Stored entries

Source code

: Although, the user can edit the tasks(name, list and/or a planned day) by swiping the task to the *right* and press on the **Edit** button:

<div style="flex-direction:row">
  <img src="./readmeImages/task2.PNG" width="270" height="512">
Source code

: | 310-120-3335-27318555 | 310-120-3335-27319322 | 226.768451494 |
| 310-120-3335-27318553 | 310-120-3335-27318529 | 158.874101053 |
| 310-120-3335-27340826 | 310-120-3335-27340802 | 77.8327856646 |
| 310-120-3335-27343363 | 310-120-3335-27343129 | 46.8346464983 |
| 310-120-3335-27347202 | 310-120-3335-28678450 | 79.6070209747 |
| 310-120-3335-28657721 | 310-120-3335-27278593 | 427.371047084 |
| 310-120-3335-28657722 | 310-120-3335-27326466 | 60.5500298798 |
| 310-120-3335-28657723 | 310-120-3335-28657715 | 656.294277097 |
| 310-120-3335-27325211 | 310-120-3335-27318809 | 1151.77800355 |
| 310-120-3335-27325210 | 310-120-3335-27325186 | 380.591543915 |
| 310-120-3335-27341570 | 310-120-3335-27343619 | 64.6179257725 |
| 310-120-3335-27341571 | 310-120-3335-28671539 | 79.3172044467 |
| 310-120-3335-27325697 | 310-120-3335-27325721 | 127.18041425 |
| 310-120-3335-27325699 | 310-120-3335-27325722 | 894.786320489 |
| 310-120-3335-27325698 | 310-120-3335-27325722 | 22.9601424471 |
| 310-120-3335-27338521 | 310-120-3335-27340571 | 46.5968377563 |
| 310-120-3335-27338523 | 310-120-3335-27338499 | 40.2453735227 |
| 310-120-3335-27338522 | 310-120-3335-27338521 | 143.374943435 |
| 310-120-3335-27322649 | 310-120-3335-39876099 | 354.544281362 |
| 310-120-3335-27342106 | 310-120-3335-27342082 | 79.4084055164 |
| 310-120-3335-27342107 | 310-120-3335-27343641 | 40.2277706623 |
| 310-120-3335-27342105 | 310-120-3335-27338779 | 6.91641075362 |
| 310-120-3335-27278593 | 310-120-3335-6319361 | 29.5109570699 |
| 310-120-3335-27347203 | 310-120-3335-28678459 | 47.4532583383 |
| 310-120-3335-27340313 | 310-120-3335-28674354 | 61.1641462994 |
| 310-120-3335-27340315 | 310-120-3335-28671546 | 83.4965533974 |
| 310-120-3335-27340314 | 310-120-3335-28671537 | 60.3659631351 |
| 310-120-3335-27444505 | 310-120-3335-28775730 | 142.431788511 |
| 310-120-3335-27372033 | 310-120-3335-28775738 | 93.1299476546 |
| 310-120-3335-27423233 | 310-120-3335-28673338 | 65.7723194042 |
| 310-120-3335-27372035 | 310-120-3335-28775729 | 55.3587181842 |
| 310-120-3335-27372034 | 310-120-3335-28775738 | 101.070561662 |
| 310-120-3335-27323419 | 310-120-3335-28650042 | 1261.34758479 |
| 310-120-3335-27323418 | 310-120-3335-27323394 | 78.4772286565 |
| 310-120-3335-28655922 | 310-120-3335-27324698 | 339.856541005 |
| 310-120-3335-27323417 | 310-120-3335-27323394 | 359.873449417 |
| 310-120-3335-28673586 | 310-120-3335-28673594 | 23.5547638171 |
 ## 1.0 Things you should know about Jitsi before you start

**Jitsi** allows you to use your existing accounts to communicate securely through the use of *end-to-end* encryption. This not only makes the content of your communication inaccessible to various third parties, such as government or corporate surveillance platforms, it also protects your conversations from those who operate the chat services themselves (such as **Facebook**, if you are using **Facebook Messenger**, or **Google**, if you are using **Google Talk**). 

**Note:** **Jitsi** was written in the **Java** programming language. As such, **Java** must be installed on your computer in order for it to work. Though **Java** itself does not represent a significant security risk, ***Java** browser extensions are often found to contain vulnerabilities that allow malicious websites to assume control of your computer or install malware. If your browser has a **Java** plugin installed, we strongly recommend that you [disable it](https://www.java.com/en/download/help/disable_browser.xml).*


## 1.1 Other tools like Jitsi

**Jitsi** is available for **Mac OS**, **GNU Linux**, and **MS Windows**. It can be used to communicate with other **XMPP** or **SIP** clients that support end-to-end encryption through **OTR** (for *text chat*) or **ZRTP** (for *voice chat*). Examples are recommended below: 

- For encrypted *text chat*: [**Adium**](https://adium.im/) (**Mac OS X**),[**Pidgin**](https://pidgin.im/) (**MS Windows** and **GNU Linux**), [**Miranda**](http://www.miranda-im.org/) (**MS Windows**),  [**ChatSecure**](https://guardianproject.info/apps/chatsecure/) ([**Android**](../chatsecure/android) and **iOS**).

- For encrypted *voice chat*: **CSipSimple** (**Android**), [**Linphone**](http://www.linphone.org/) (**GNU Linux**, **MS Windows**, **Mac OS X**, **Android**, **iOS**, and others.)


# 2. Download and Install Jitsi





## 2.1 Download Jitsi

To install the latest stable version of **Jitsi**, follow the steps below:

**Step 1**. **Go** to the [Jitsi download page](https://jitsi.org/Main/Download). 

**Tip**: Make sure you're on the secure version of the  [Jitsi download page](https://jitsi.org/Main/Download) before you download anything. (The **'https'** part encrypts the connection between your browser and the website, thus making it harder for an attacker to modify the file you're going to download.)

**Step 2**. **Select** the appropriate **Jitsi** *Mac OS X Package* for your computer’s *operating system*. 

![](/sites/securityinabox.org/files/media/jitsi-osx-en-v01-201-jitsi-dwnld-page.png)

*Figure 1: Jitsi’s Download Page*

:: Aim of the task ::
Each line of the data above must be restated word for word.

:: Task result ::
Source code

: Although, the user can edit the tasks(name, list and/or a planned day) by swiping the task to the *right* and press on the **Edit** button:

<div style="flex-direction:row">
  <img src="./readmeImages/task2.PNG" width="270" height="512">
Source code

: | 310-120-3335-27318555 | 310-120-3335-27319322 | 226.768451494 |
| 310-120-3335-27318553 | 310-120-3335-27318529 | 158.874101053 |
| 310-120-3335-27340826 | 310-120-3335-27340802 | 77.8327856646 |
| 310-120-3335-27343363 | 310-120-3335-27343129 | 46.8346464983 |
| 310-120-3335-27347202 | 310-120-3335-28678450 | 79.6070209747 |
| 310-120-3335-28657721 | 310-120-3335-27278593 | 427.371047084 |
| 310-120-3335-28657722 | 310-120-3335-27326466 | 60.5500298798 |
| 310-120-3335-28657723 | 310-120-3335-28657715 | 656.294277097 |
| 310-120-3335-27325211 | 310-120-3335-27318809 | 1151.77800355 |
| 310-120-3335-27325210 | 310-120-3335-27325186 | 380.591543915 |
| 310-120-3335-27341570 | 310-120-3335-27343619 | 64.6179257725 |
| 310-120-3335-27341571 | 310-120-3335-28671539 | 79.3172044467 |
| 310-120-3335-27325697 | 310-120-3335-27325721 | 127.18041425 |
| 310-120-3335-27325699 | 310-120-3335-27325722 | 894.786320489 |
| 310-120-3335-27325698 | 310-120-3335-27325722 | 22.9601424471 |
| 310-120-3335-27338521 | 310-120-3335-27340571 | 46.5968377563 |
| 310-120-3335-27338523 | 310-120-3335-27338499 | 40.2453735227 |
| 310-120-3335-27338522 | 310-120-3335-27338521 | 143.374943435 |
| 310-120-3335-27322649 | 310-120-3335-39876099 | 354.544281362 |
| 310-120-3335-27342106 | 310-120-3335-27342082 | 79.4084055164 |
| 310-120-3335-27342107 | 310-120-3335-27343641 | 40.2277706623 |
| 310-120-3335-27342105 | 310-120-3335-27338779 | 6.91641075362 |
| 310-120-3335-27278593 | 310-120-3335-6319361 | 29.5109570699 |
| 310-120-3335-27347203 | 310-120-3335-28678459 | 47.4532583383 |
| 310-120-3335-27340313 | 310-120-3335-28674354 | 61.1641462994 |
| 310-120-3335-27340315 | 310-120-3335-28671546 | 83.4965533974 |
| 310-120-3335-27340314 | 310-120-3335-28671537 | 60.3659631351 |
| 310-120-3335-27444505 | 310-120-3335-28775730 | 142.431788511 |
| 310-120-3335-27372033 | 310-120-3335-28775738 | 93.1299476546 |
| 310-120-3335-27423233 | 310-120-3335-28673338 | 65.7723194042 |
| 310-120-3335-27372035 | 310-120-3335-28775729 | 55.3587181842 |
| 310-120-3335-27372034 | 310-120-3335-28775738 | 101.070561662 |
| 310-120-3335-27323419 | 310-120-3335-28650042 | 1261.34758479 |
| 310-120-3335-27323418 | 310-120-3335-27323394 | 78.4772286565 |
| 310-120-3335-28655922 | 310-120-3335-27324698 | 339.856541005 |
| 310-120-3335-27323417 | 310-120-3335-27323394 | 359.873449417 |
| 310-120-3335-28673586 | 310-120-3335-28673594 | 23.5547638171 |
 ## 1.0 Things you should know about Jitsi before you start

**Jitsi** allows you to use your existing accounts to communicate securely through the use of *end-to-end* encryption. This not only makes the content of your communication inaccessible to various third parties, such as government or corporate surveillance platforms, it also protects your conversations from those who operate the chat services themselves (such as **Facebook**, if you are using **Facebook Messenger**, or **Google**, if you are using **Google Talk**). 

**Note:** **Jitsi** was written in the **Java** programming language. As such, **Java** must be installed on your computer in order for it to work. Though **Java** itself does not represent a significant security risk, ***Java** browser extensions are often found to contain vulnerabilities that allow malicious websites to assume control of your computer or install malware. If your browser has a **Java** plugin installed, we strongly recommend that you [disable it](https://www.java.com/en/download/help/disable_browser.xml).*


## 1.1 Other tools like Jitsi

**Jitsi** is available for **Mac OS**, **GNU Linux**, and **MS Windows**. It can be used to communicate with other **XMPP** or **SIP** clients that support end-to-end encryption through **OTR** (for *text chat*) or **ZRTP** (for *voice chat*). Examples are recommended below: 

- For encrypted *text chat*: [**Adium**](https://adium.im/) (**Mac OS X**),[**Pidgin**](https://pidgin.im/) (**MS Windows** and **GNU Linux**), [**Miranda**](http://www.miranda-im.org/) (**MS Windows**),  [**ChatSecure**](https://guardianproject.info/apps/chatsecure/) ([**Android**](../chatsecure/android) and **iOS**).

- For encrypted *voice chat*: **CSipSimple** (**Android**), [**Linphone**](http://www.linphone.org/) (**GNU Linux**, **MS Windows**, **Mac OS X**, **Android**, **iOS**, and others.)


# 2. Download and Install Jitsi





## 2.1 Download Jitsi

To install the latest stable version of **Jitsi**, follow the steps below:

**Step 1**. **Go** to the [Jitsi download page](https://jitsi.org/Main/Download). 

**Tip**: Make sure you're on the secure version of the  [Jitsi download page](https://jitsi.org/Main/Download) before you download anything. (The **'https'** part encrypts the connection between your browser and the website, thus making it harder for an attacker to modify the file you're going to download.)

**Step 2**. **Select** the appropriate **Jitsi** *Mac OS X Package* for your computer’s *operating system*. 

![](/sites/securityinabox.org/files/media/jitsi-osx-en-v01-201-jitsi-dwnld-page.png)

*Figure 1: Jitsi’s Download Page*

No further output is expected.